The Secrets of Lake Road

“Doesn’t count,” Ned said when Caroline climbed the ladder and stepped back onto the pier. “You have to do it from the high dive.”


Caroline made a face at him. Ned resumed flapping his arms like a chicken. A little girl poked her head out from behind him. She was maybe six or seven years old, with blond braids and bright blue eyes. Her bathing suit was yellow with pink polka dots. She must be new to the lake. Caroline had never seen her before.

“Hi,” Caroline said, pushing Ned out of the way. “Is this your first summer here?”

The little girl smiled and nodded.

“What’s your name?” she asked.

“Sara,” she said.

“I’m Caroline.” She pointed to Megan, who hadn’t moved from sunning herself. “That’s my friend Megan. And the boys, well…” The boys had stopped teasing one another, and they jumped off the pier, splashing around in the lower end of the lake. “Don’t listen to them. They’re not very smart.”

Sara’s eyes widened. “Why not?”

“Because they’re not. They were just being stupid.”

Sara twisted her mouth to one side as though she was considering what Caroline was telling her.

A woman wearing a wide-brimmed sun hat was standing on the beach waving her arms at them. Caroline waved back. “Is that your mom?”

The little girl nodded.

“I’ll just be a minute,” Sara’s mother called.

“Okay,” Caroline called back.

“What are they up to now?” Megan interrupted, pointing to Adam and the twins. Adam was holding something in his hand. The twins were hunched over him, looking at whatever he had found.

Megan stood. “I’m going to find out what it is.”

Caroline hesitated, wanting to follow her. But Sara’s mother had turned her back, and Caroline couldn’t just walk away from the little girl.

“So,” Caroline said, looking over her shoulder at her friends. The circle they made around Adam tightened while she tried to think of something to say to Sara. “Do you like to swim?”

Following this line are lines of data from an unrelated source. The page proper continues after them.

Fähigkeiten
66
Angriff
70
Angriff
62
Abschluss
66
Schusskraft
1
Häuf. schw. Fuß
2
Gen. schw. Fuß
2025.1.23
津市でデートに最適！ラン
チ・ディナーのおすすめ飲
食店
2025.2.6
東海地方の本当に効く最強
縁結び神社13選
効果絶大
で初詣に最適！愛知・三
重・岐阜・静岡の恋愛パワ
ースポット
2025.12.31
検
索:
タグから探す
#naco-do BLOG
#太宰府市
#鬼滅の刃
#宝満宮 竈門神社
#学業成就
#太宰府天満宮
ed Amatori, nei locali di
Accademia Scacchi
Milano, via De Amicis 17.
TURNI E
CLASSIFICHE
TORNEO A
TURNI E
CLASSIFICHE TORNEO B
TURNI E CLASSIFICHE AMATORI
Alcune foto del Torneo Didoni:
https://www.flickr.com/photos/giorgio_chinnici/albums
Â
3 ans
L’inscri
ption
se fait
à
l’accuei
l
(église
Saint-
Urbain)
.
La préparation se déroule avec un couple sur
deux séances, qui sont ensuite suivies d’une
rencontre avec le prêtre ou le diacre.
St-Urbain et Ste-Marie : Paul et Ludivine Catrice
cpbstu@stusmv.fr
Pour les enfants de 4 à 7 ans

Sara smiled and nodded again.

“Me too.” Caroline looked toward the beach, where Sara’s mother was struggling with a beach umbrella. “Did you feed the ducks yet?”

“No,” Sara said.

Caroline used to love feeding the ducks when she was Sara’s age, although she couldn’t remember the reason why she had thought it was so fun. “Ask your mom if you can feed them.” She glanced at her friends again. The twins were holding whatever Adam had found, and Adam looked upset. “The ducks like it when you do,” she said absently, wondering what the twins were teasing Adam about this time.

Megan motioned to Caroline. “Come here!” she called.

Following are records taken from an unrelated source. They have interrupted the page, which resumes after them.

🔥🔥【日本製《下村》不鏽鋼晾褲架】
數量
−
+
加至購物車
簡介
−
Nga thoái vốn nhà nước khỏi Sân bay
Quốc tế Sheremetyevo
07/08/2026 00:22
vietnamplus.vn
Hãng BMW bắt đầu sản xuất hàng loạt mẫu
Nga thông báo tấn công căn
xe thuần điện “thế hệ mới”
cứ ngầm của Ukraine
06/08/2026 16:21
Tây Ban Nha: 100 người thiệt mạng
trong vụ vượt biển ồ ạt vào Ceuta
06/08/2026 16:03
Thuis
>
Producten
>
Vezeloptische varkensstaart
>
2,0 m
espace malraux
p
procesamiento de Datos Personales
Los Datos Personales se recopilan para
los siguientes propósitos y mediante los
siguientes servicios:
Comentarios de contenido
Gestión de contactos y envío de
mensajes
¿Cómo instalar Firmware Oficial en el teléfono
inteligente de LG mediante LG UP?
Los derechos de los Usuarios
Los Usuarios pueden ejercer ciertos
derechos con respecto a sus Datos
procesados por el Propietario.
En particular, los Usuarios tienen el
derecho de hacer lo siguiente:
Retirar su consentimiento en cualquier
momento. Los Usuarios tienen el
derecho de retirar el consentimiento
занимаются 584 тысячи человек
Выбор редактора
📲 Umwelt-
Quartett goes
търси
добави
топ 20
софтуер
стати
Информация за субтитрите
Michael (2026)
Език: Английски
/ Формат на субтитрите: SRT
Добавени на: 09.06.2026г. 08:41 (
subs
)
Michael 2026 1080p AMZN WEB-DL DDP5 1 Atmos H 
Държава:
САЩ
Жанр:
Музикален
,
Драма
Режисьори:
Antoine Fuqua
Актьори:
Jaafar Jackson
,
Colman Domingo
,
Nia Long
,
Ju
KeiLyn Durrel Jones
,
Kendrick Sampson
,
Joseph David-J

But Sara’s mother still had her back turned as she continued to fight with the beach umbrella. Caroline glanced at her friends again. Adam’s face was flushed.

“Did you ever touch bottom?” Sara asked.

“What? No,” Caroline said. “Never.”

Megan continued waving her over. Caroline shifted her weight from her right foot to her left, gazing at her friends. Sara stared at the diving boards.

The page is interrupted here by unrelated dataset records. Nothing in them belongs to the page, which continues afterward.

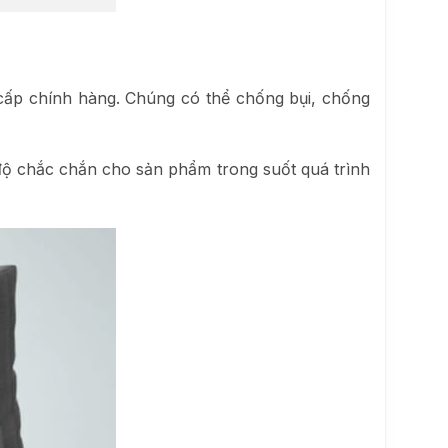
cấp chính hàng. Chúng có thể chống bụi, chống
độ chắc chắn cho sản phẩm trong suốt quá trình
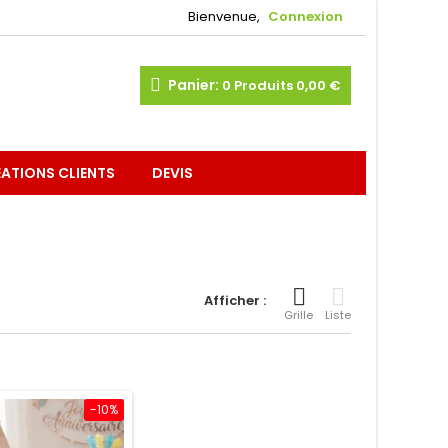
Bienvenue,
Connexion
Panier:
0
Produits
0,00 €
ATIONS CLIENTS
DEVIS
Afficher :
Grille
Liste
-10%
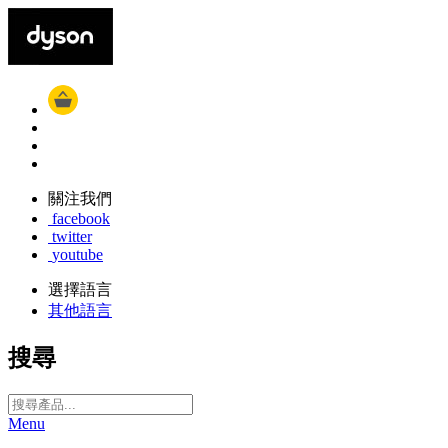
關注我們
facebook
twitter
youtube
選擇語言
其他語言
搜尋
Menu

Finally Caroline couldn’t stand it any longer. She had to know what her friends were up to. Sara’s mother had said she would only be a minute. She reasoned Sara wouldn’t be left alone for long. She bent down so she was at eye level with the little girl. “Wait for your mom, okay?”

Sara nodded.

“Okay,” she said, and in the next moment she was racing down the pier. “And remember,” she called, “the boys were just being stupid!”





CHAPTER TWO

Jo fooled herself into thinking she didn’t know the reason she had hopped into the old Chevy and sped down the dirt road away from the cabin. She rolled down the window. A warm breeze blew her long hair from her shoulders. “Three Times a Lady” by the Commodores crackled on the radio. You couldn’t get a decent radio station within twenty miles of the lake. With the Pocono Mountains surrounding you on every side, reception was scant, and the outside world as distant as outer space.

She was stuck in a time warp, and the year was 1978, when the lake was at its finest if you listened to the old-timers tell it. Vacationers were attracted to the sense of familiarity, simplicity, sameness. It was the lake’s charm and the reason you came back year after year. The place and the people and their desire to cling to the good old days were what pissed Jo off. There wasn’t anything good about the good old days, at least none that she could remember.

Still, the song wasn’t bad, and for awhile she sang along as she drove around the colony and fought the urge to turn onto the highway and leave the blasted lake and everything that came with it behind.